Questo fatto sarebbe avvenuto circa cinque mesi prima dell’omicidio di Jamal Khashoggi, giornalista e dissidente saudita e collaboratore del Washington Post, giornale di proprietà proprio di Bezos, ucciso il 3 ottobre 2018 nel consolato saudita di Istanbul, in Turchia, probabilmente su ordine diretto del principe ereditario Mohammed bin Salman.

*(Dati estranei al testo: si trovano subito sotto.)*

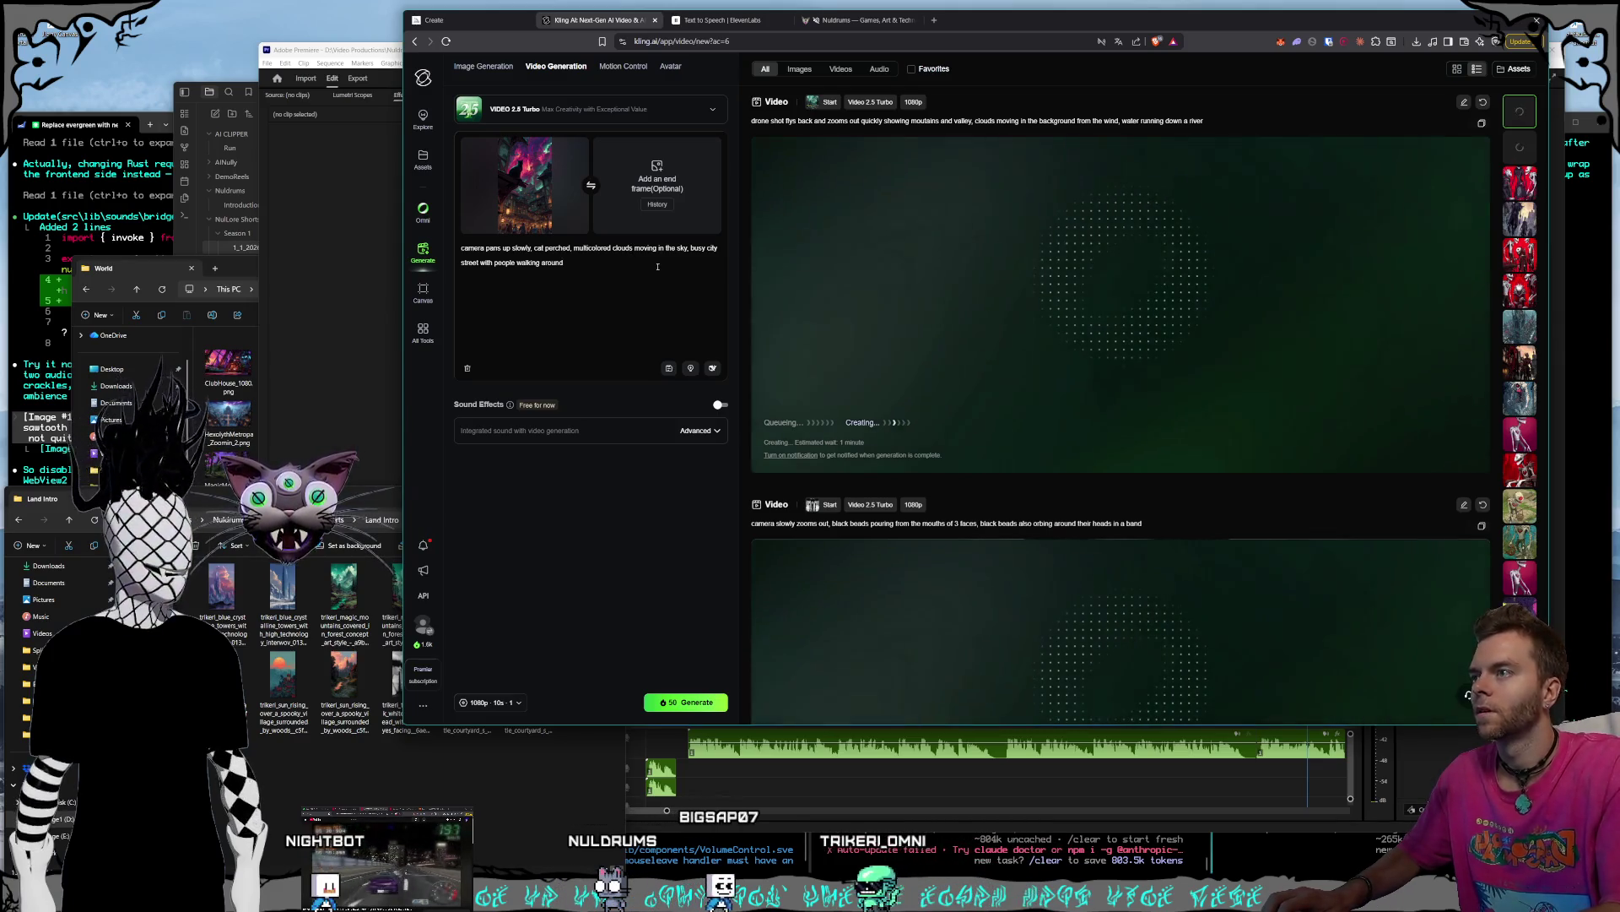
pyautogui.click(659, 248)
pyautogui.write('and morphing')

Non è comunque la prima volta che l’Arabia Saudita viene collegata all’hacking del telefono di Bezos. Nel febbraio del 2019, Bezos aveva accusato l’editore di un controverso tabloid statunitense, il National Enquirer, di averlo ricattato minacciando la pubblicazione di fotografie private – e che avevano a che fare con la sua relazione extraconiugale con la conduttrice Lauren Sanchez – per ottenere un trattamento più favorevole da parte del Washington Post sui problemi giudiziari del tabloid e del suo editore, David J. Pecker, amico di lunghissima data di Trump e già indagato per rapporti di collaborazione e lobbismo per conto del regime dell’Arabia Saudita. Dopo il ricatto, Bezos aveva incaricato degli investigatori di scoprire come i suoi messaggi e foto private fossero state ottenute dal tabloid, affidando l’indagine a Gavin de Becker, suo principale consulente sulla sicurezza.
In marzo De Becker aveva sostenuto che fosse stata proprio l’Arabia Saudita a consegnare al National Enquirer le foto e i messaggi privati di Bezos con l’obiettivo di colpire il Washington Post per il suo lavoro sull’omicidio di Khashoggi. De Becker non aveva però rivelato in quale modo i sauditi fossero riusciti ad accedere al telefono di Bezos, né se l’American Media Inc. (AMI), società editrice del National Enquirer, fosse a conoscenza di questo fatto. Sia l’Arabia Saudita che l’AMI hanno sempre negato che i sauditi abbiano avuto un ruolo nel ricatto.